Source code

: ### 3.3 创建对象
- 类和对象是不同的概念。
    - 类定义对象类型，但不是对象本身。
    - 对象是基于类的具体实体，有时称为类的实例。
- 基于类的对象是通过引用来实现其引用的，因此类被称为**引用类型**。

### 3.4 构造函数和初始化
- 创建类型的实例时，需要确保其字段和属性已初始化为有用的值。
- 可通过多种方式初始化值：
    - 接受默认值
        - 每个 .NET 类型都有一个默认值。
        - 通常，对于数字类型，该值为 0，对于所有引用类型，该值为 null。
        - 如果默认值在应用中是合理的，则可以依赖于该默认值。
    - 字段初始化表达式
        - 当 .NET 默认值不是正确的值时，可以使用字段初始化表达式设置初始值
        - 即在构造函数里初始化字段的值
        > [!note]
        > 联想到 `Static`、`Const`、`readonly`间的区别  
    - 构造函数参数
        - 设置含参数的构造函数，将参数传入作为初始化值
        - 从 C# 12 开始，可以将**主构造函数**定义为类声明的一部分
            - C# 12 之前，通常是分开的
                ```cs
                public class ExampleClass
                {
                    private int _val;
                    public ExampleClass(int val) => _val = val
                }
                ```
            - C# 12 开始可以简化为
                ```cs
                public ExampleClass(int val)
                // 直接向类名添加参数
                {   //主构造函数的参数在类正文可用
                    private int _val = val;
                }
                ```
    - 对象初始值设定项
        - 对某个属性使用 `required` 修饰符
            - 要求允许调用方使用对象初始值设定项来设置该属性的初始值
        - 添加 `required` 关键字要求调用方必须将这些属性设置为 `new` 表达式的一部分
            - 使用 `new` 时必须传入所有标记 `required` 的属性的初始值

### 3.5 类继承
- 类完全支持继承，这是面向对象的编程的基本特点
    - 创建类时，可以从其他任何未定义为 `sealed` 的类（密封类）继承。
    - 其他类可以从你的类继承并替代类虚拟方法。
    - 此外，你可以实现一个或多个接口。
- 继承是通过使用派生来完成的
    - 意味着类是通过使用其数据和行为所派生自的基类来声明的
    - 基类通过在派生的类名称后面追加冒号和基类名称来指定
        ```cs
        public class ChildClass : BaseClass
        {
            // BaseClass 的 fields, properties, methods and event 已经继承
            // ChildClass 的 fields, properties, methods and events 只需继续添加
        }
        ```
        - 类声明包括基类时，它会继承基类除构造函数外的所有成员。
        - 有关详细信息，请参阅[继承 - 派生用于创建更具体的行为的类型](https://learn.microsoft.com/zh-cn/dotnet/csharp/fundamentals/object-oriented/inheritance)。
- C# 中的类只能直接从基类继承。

::::::::::

Write the material above out again, exactly as it reads.

Source code

: ### 3.3 创建对象
- 类和对象是不同的概念。
    - 类定义对象类型，但不是对象本身。
    - 对象是基于类的具体实体，有时称为类的实例。
- 基于类的对象是通过引用来实现其引用的，因此类被称为**引用类型**。

### 3.4 构造函数和初始化
- 创建类型的实例时，需要确保其字段和属性已初始化为有用的值。
- 可通过多种方式初始化值：
    - 接受默认值
        - 每个 .NET 类型都有一个默认值。
        - 通常，对于数字类型，该值为 0，对于所有引用类型，该值为 null。
        - 如果默认值在应用中是合理的，则可以依赖于该默认值。
    - 字段初始化表达式
        - 当 .NET 默认值不是正确的值时，可以使用字段初始化表达式设置初始值
        - 即在构造函数里初始化字段的值
        > [!note]
        > 联想到 `Static`、`Const`、`readonly`间的区别  
    - 构造函数参数
        - 设置含参数的构造函数，将参数传入作为初始化值
        - 从 C# 12 开始，可以将**主构造函数**定义为类声明的一部分
            - C# 12 之前，通常是分开的
                ```cs
                public class ExampleClass
                {
                    private int _val;
                    public ExampleClass(int val) => _val = val
                }
                ```
            - C# 12 开始可以简化为
                ```cs
                public ExampleClass(int val)
                // 直接向类名添加参数
                {   //主构造函数的参数在类正文可用
                    private int _val = val;
                }
                ```
    - 对象初始值设定项
        - 对某个属性使用 `required` 修饰符
            - 要求允许调用方使用对象初始值设定项来设置该属性的初始值
        - 添加 `required` 关键字要求调用方必须将这些属性设置为 `new` 表达式的一部分
            - 使用 `new` 时必须传入所有标记 `required` 的属性的初始值

### 3.5 类继承
- 类完全支持继承，这是面向对象的编程的基本特点
    - 创建类时，可以从其他任何未定义为 `sealed` 的类（密封类）继承。
    - 其他类可以从你的类继承并替代类虚拟方法。
    - 此外，你可以实现一个或多个接口。
- 继承是通过使用派生来完成的
    - 意味着类是通过使用其数据和行为所派生自的基类来声明的
    - 基类通过在派生的类名称后面追加冒号和基类名称来指定
        ```cs
        public class ChildClass : BaseClass
        {
            // BaseClass 的 fields, properties, methods and event 已经继承
            // ChildClass 的 fields, properties, methods and events 只需继续添加
        }
        ```
        - 类声明包括基类时，它会继承基类除构造函数外的所有成员。
        - 有关详细信息，请参阅[继承 - 派生用于创建更具体的行为的类型](https://learn.microsoft.com/zh-cn/dotnet/csharp/fundamentals/object-oriented/inheritance)。
- C# 中的类只能直接从基类继承。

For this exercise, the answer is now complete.